Extrait du texte:
::::::::
Pas content d'en avoir pris pour trente mois de prison, dont il est vrai seulement six de prison ferme, Dumas annonce qu'il va faire appel et menace de faire des révélations. Il demande qu'on rouvre le dossier des frégates de Thomson, accusant la justice de ne pas vouloir entendre la vérité. Il se garde bien de nommer ceux qui ont touché des commissions dans cette affaire entre Thomson et Taïwan mais signale, à la cantonade, qu'il pourrait les nommer. A bon entendeur...
Ces commissions étaient d'ailleurs des rétro-commissions puisque, contrairement aux pratiques traditionnelles, elles auraient dû être versées après la livraison des vedettes. Mais elles ne l'ont jamais été car la banque suisse où l'argent avait été déposé l'a bloqué, soit la bagatelle d'un milliard de francs, revenu ces jours-ci à la surface.
Dumas trouve la justice guère active. Il y voit "la volonté de protéger ceux qui sont encore aux commandes". Il indique la direction dans laquelle il faut chercher des responsables : "Quand Le Floch [l'ex-PDG d'Elf] raconte qu'il était allé consulter le président [Mitterand] et que tout l'environnement de l'Elysée était informé de cette affaire : Mme Guigou, M. Védrine, c'est sûrement la vérité. Edouard Balladur, qui était Premier ministre, a également donné son accord". Et il s'en prend à Guigou : "Si vous voulez dire que je paie pour Mme Guigou, je ne peux vous démentir [...]. Je pense qu'elle n'a pas toujours contribué au bon fonctionnement de la justice."
::::::::
Données recueillies:
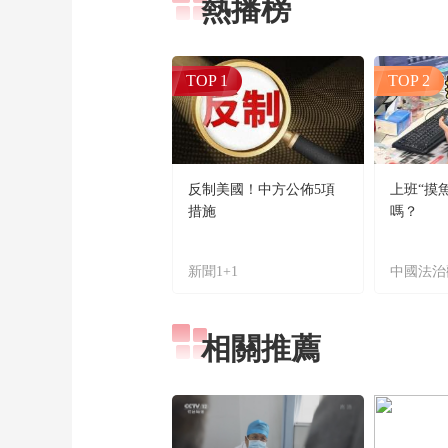
熱播榜
TOP 1
TOP 2
反制美國！中方公佈5項
上班“摸
措施
嗎？
新聞1+1
中國法治
相關推薦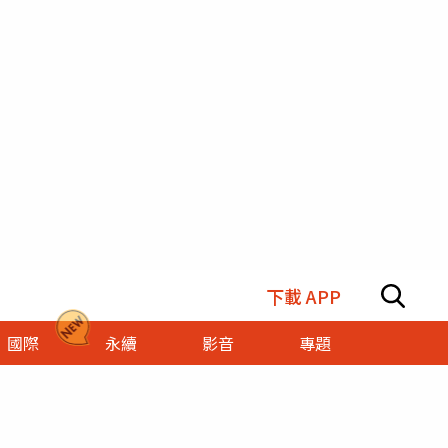
下載 APP
國際
永續
影音
專題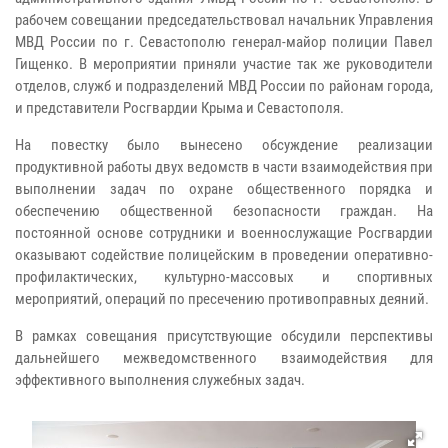
рабочем совещании председательствовал начальник Управления
МВД России по г. Севастополю генерал-майор полиции Павел
Гищенко. В мероприятии приняли участие так же руководители
отделов, служб и подразделений МВД России по районам города,
и представители Росгвардии Крыма и Севастополя.
На повестку было вынесено обсуждение реализации
продуктивной работы двух ведомств в части взаимодействия при
выполнении задач по охране общественного порядка и
обеспечению общественной безопасности граждан. На
постоянной основе сотрудники и военнослужащие Росгвардии
оказывают содействие полицейским в проведении оперативно-
профилактических, культурно-массовых и спортивных
мероприятий, операций по пресечению противоправных деяний.
В рамках совещания присутствующие обсудили перспективы
дальнейшего межведомственного взаимодействия для
эффективного выполнения служебных задач.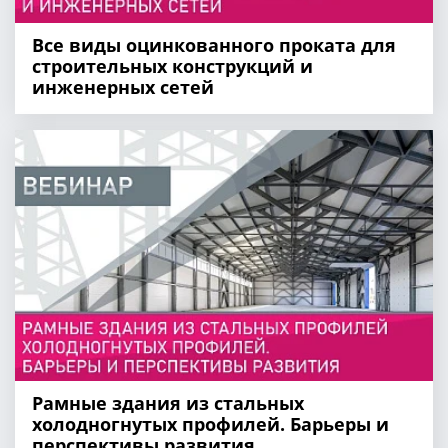
Все виды оцинкованного проката для
строительных конструкций и
инженерных сетей
Рамные здания из стальных
холодногнутых профилей. Барьеры и
перспективы развития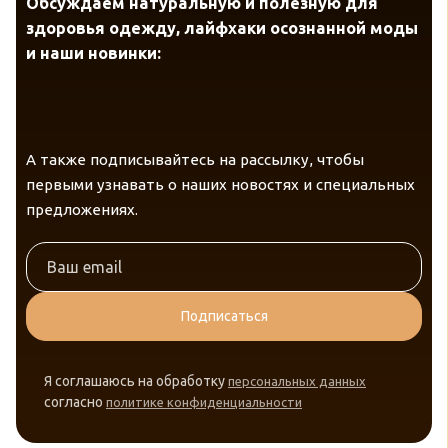
Обсуждаем натуральную и полезную для
здоровья одежду, лайфхаки осознанной моды
и наши новинки:
А также подписывайтесь на рассылку, чтобы
первыми узнавать о наших новостях и специальных
предложениях.
Подписаться
Я соглашаюсь на обработку
персональных данных
согласно
политике конфиденциальности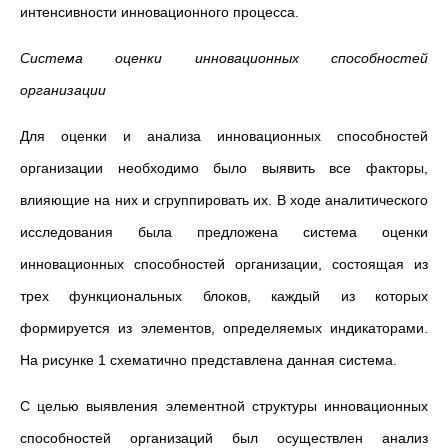
интенсивности инновационного процесса.
Система оценки инновационных способностей
организации
Для оценки и анализа инновационных способностей
организации необходимо было выявить все факторы,
влияющие на них и сгруппировать их. В ходе аналитического
исследования была предложена система оценки
инновационных способностей организации, состоящая из
трех функциональных блоков, каждый из которых
формируется из элементов, определяемых индикаторами.
На рисунке 1 схематично представлена данная система.
С целью выявления элементной структуры инновационных
способностей организаций был осуществлен анализ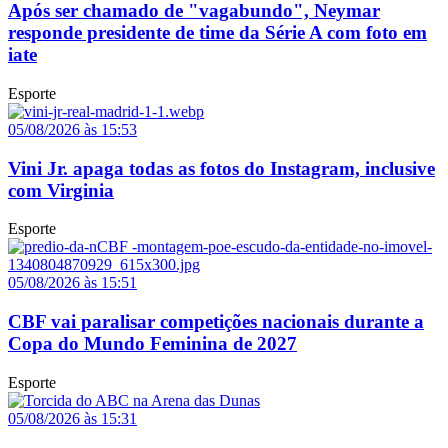
Após ser chamado de "vagabundo", Neymar
responde presidente de time da Série A com foto em
iate
Esporte
05/08/2026 às 15:53
Vini Jr. apaga todas as fotos do Instagram, inclusive
com Virginia
Esporte
05/08/2026 às 15:51
CBF vai paralisar competições nacionais durante a
Copa do Mundo Feminina de 2027
Esporte
05/08/2026 às 15:31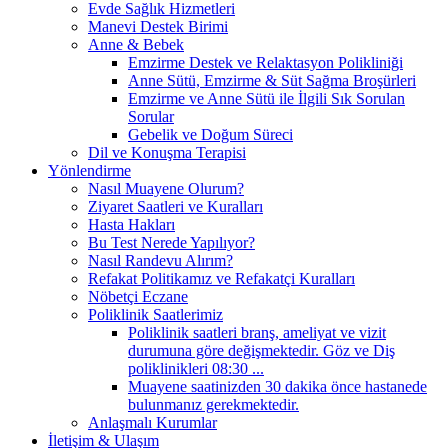
Evde Sağlık Hizmetleri
Manevi Destek Birimi
Anne & Bebek
Emzirme Destek ve Relaktasyon Polikliniği
Anne Sütü, Emzirme & Süt Sağma Broşürleri
Emzirme ve Anne Sütü ile İlgili Sık Sorulan
Sorular
Gebelik ve Doğum Süreci
Dil ve Konuşma Terapisi
Yönlendirme
Nasıl Muayene Olurum?
Ziyaret Saatleri ve Kuralları
Hasta Hakları
Bu Test Nerede Yapılıyor?
Nasıl Randevu Alırım?
Refakat Politikamız ve Refakatçi Kuralları
Nöbetçi Eczane
Poliklinik Saatlerimiz
Poliklinik saatleri branş, ameliyat ve vizit
durumuna göre değişmektedir. Göz ve Diş
poliklinikleri 08:30 ...
Muayene saatinizden 30 dakika önce hastanede
bulunmanız gerekmektedir.
Anlaşmalı Kurumlar
İletişim & Ulaşım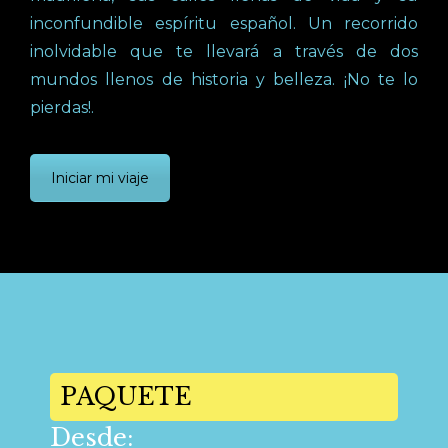
inconfundible espíritu español. Un recorrido
inolvidable que te llevará a través de dos
mundos llenos de historia y belleza. ¡No te lo
pierdas!.
Iniciar mi viaje
PAQUETE
Desde: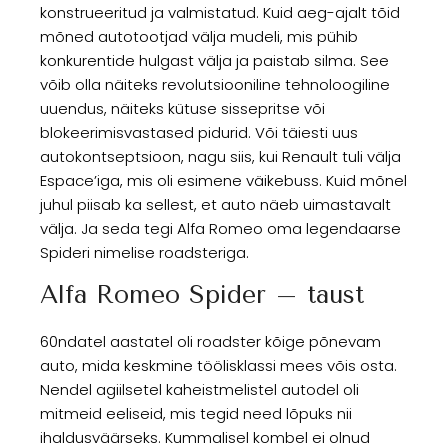
konstrueeritud ja valmistatud. Kuid aeg-ajalt tõid
mõned autotootjad välja mudeli, mis pühib
konkurentide hulgast välja ja paistab silma. See
võib olla näiteks revolutsiooniline tehnoloogiline
uuendus, näiteks kütuse sissepritse või
blokeerimisvastased pidurid. Või täiesti uus
autokontseptsioon, nagu siis, kui Renault tuli välja
Espace’iga, mis oli esimene väikebuss. Kuid mõnel
juhul piisab ka sellest, et auto näeb uimastavalt
välja. Ja seda tegi Alfa Romeo oma legendaarse
Spideri nimelise roadsteriga.
Alfa Romeo Spider – taust
60ndatel aastatel oli roadster kõige põnevam
auto, mida keskmine töölisklassi mees võis osta.
Nendel agiilsetel kaheistmelistel autodel oli
mitmeid eeliseid, mis tegid need lõpuks nii
ihaldusväärseks. Kummalisel kombel ei olnud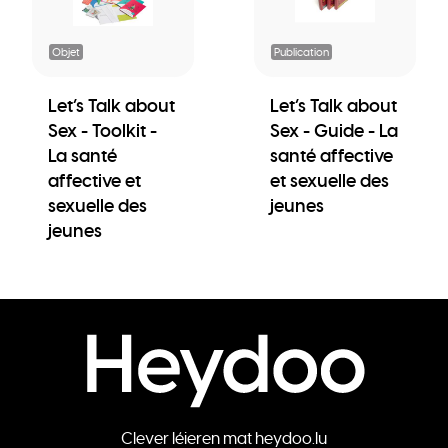
Objet
Publication
Let’s Talk about
Let’s Talk about
Sex - Toolkit -
Sex - Guide - La
La santé
santé affective
affective et
et sexuelle des
sexuelle des
jeunes
jeunes
Clever léieren mat heydoo.lu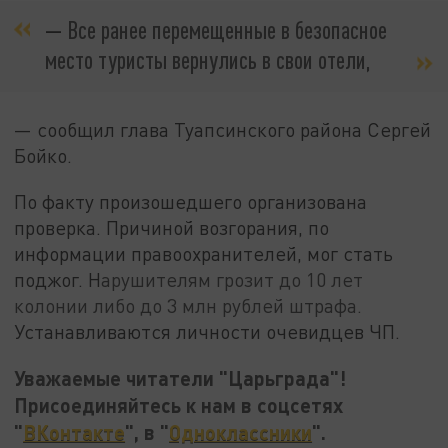
—
Все ранее перемещенные в безопасное
место туристы вернулись в свои отели,
— сообщил глава Туапсинского района Сергей
Бойко.
По факту произошедшего организована
проверка. Причиной возгорания, по
информации правоохранителей, мог стать
поджог. Н
арушителям грозит до 10 лет
колонии либо до 3 млн рублей штрафа.
Устанавливаются личности очевидцев ЧП.
Уважаемые читатели "Царьграда"!
Присоединяйтесь к нам в соцсетях
"
ВКонтакте
", в "
Одноклассники
".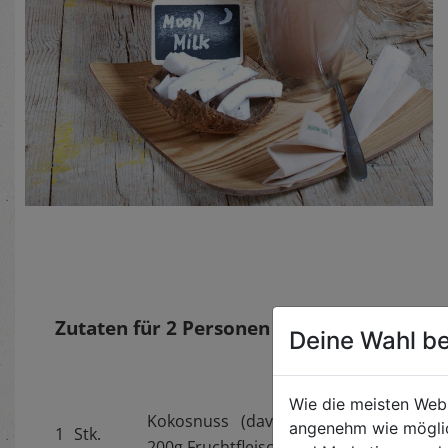
Zutaten für
2
Personen
Deine Wahl be
Wie die meisten Web
Kokosnuss (davon Saft und
angenehm wie möglic
1
Stk.
200g Fruchtfleisch)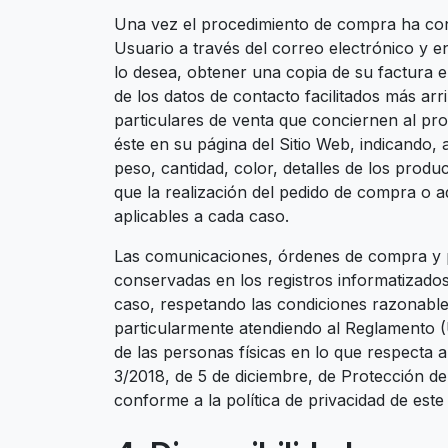
Una vez el procedimiento de compra ha concl
Usuario a través del correo electrónico y e
lo desea, obtener una copia de su factura e
de los datos de contacto facilitados más ar
particulares de venta que conciernen al pro
éste en su página del Sitio Web, indicando
peso, cantidad, color, detalles de los produ
que la realización del pedido de compra o a
aplicables a cada caso.
Las comunicaciones, órdenes de compra y p
conservadas en los registros informatizado
caso, respetando las condiciones razonables
particularmente atendiendo al Reglamento (
de las personas físicas en lo que respecta a
3/2018, de 5 de diciembre, de Protección de
conforme a la política de privacidad de este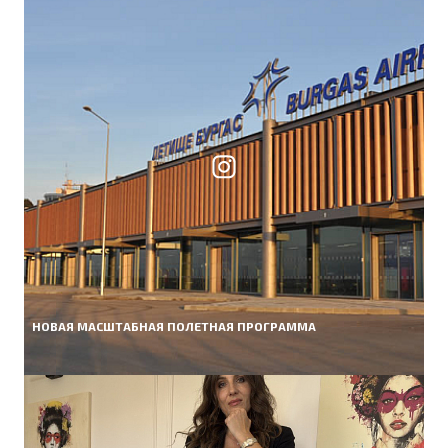
НОВАЯ МАСШТАБНАЯ ПОЛЕТНАЯ ПРОГРАММА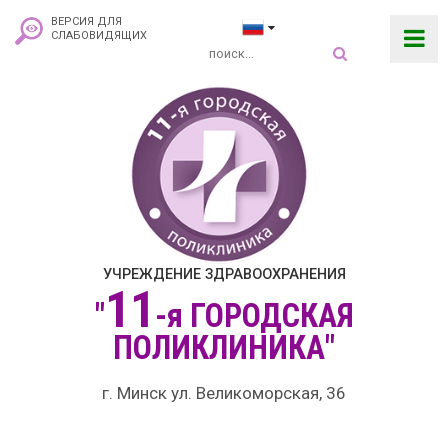
ВЕРСИЯ ДЛЯ
СЛАБОВИДЯЩИХ
УЧРЕЖДЕНИЕ ЗДРАВООХРАНЕНИЯ
11
"
-я
ГОРОДСКАЯ
ПОЛИКЛИНИКА"
г. Минск ул. Великоморская, 36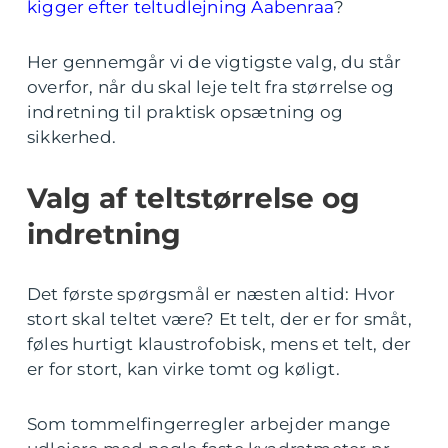
kigger efter teltudlejning Aabenraa
?
Her gennemgår vi de vigtigste valg, du står
overfor, når du skal leje telt fra størrelse og
indretning til praktisk opsætning og
sikkerhed.
Valg af teltstørrelse og
indretning
Det første spørgsmål er næsten altid: Hvor
stort skal teltet være? Et telt, der er for småt,
føles hurtigt klaustrofobisk, mens et telt, der
er for stort, kan virke tomt og køligt.
Som tommelfingerregler arbejder mange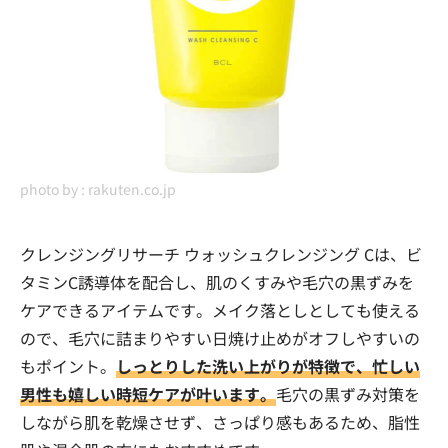
photo by :
rakuten.co.jp
クレンジングリサーチ ウォッシュクレンジング Cは、ビ
タミンC誘導体を配合し、肌のくすみや毛穴の黒ずみを
ケアできるアイテムです。メイク落としとしても使える
ので、毛穴に詰まりやすい日焼け止めがオフしやすいの
もポイント。
しっとりした洗い上がりが特徴で、忙しい
男性も嬉しい時短ケアが叶います。
毛穴の黒ずみ対策を
しながら肌を乾燥させず、さっぱり感もあるため、脂性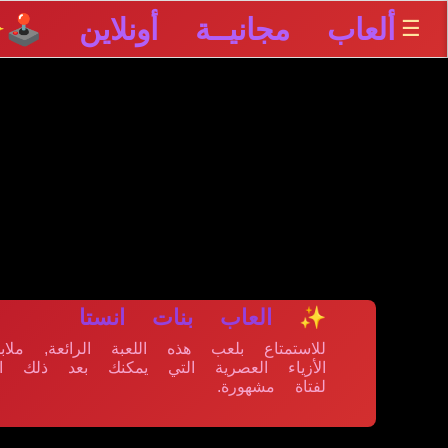
ألعاب مجانيــة أونلاين 🕹️
☰
✨
✨ العاب بنات انستا
للاستمتاع بلعب هذه اللعبة الرائعة, 
الأزياء العصرية التي يمكنك بعد ذلك ا
لفتاة مشهورة.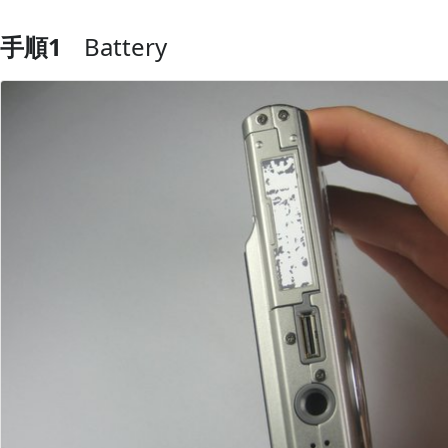
手順1
Battery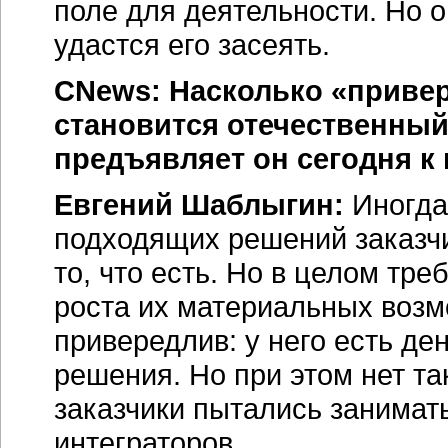
поле для деятельности. Но о
удастся его засеять.
CNews: Насколько «привер
становится отечественный
предъявляет он сегодня к
Евгений Шаблыгин:
Иногда 
подходящих решений заказч
то, что есть. Но в целом тр
роста их материальных возм
привередлив: у него есть ден
решения. Но при этом нет та
заказчики пытались занимат
интеграторов.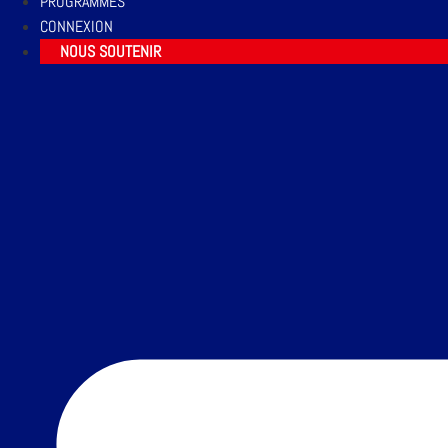
PROGRAMMES
CONNEXION
NOUS SOUTENIR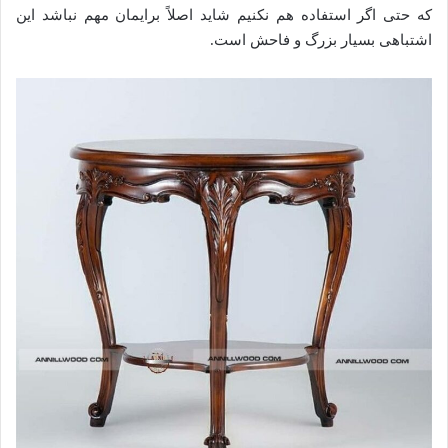
که حتی اگر استفاده هم نکنیم شاید اصلاً برایمان مهم نباشد این
اشتباهی بسیار بزرگ و فاحش است.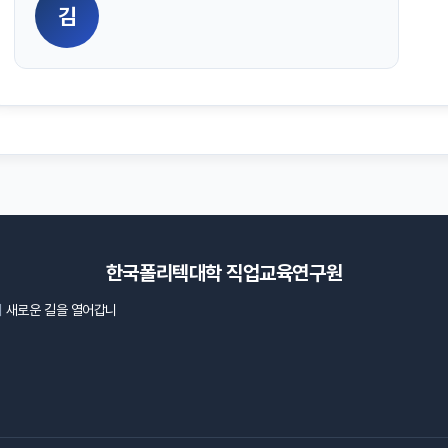
김
한국폴리텍대학 직업교육연구원
의
새로운 길을 열어갑니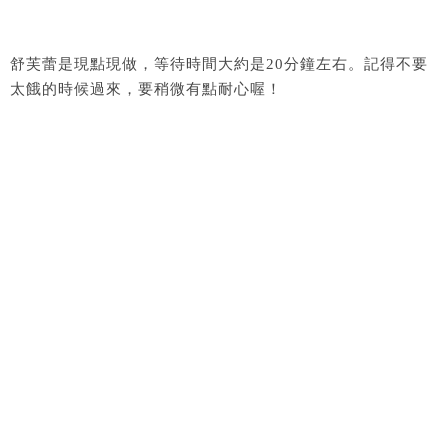
舒芙蕾是現點現做，等待時間大約是20分鐘左右。記得不要
太餓的時候過來，要稍微有點耐心喔！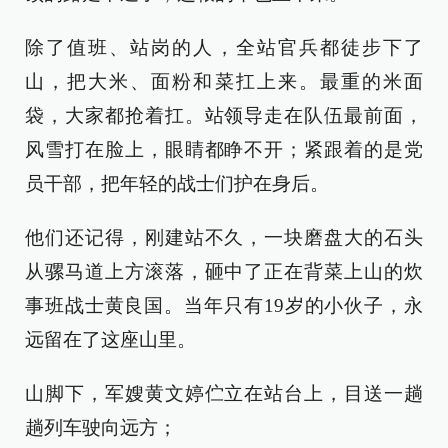
除了值班、站岗的人，全站官兵都徒步下了
山，把大米、面粉和菜扛上来。最重的米面
袋，大家都抢着扛。站领导走在队伍最前面，
风雪打在脸上，眼睛都睁不开；紧跟着的是党
员干部，把年轻的战士们护在身后。
他们还记得，刚建站不久，一块磨盘大的石头
从骡马道上方滚落，砸中了正在背菜上山的炊
事班战士黄良国。当年只有19岁的小伙子，永
远留在了这座山里。
山脚下，军嫂黄文婷伫立在站台上，目送一趟
趟列车驶向远方；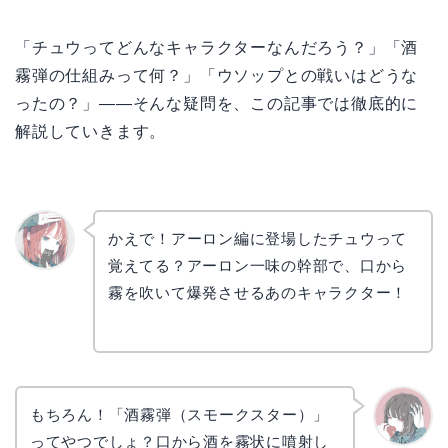
「チュウってどんなキャラクターなんだろう？」「酒
霧弾の仕組みって何？」「ウソップとの戦いはどうな
ったの？」——そんな疑問を、この記事では徹底的に
解説していきます。
かえで！アーロン編に登場したチュウって
覚えてる？アーロン一味の幹部で、口から
リョウ
コ
霧を吹いて爆発させるあのキャラクター！
もちろん！「酒霧弾（スモークスター）」
ってやつでしょ？口から酒を霧状に噴射し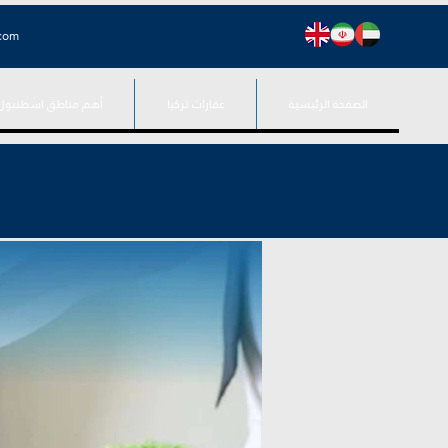
.com
الصفحة الرئيسية
عقارات تركيا
أهم مناطق اسطنبول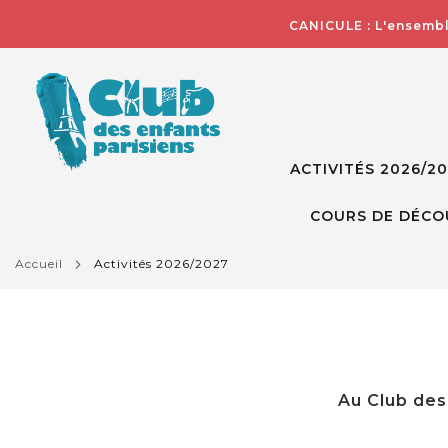
CANICULE : L'ensembl
ACTIVITÉS 2026/2
COURS DE DÉCO
accueil
activités 2026/2027
Au Club des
::::::::
Présentation de l'exercice:
D'après l'extrait sur l'affaire des frégates, répondez brièvement :
(a) Sur ses trente mois de prison, combien Dumas doit-il en purger ferme ?
(b) Pourquoi les commissions n'ont-elles jamais été versées ?
(c) Selon Dumas, quelle fonction occupait Edouard Balladur lorsqu'il a donné son accord ?

Réponse attendue:
(a) Six mois.
(b) La banque suisse où l'argent avait été déposé l'a bloqué.
(c) Il était Premier ministre.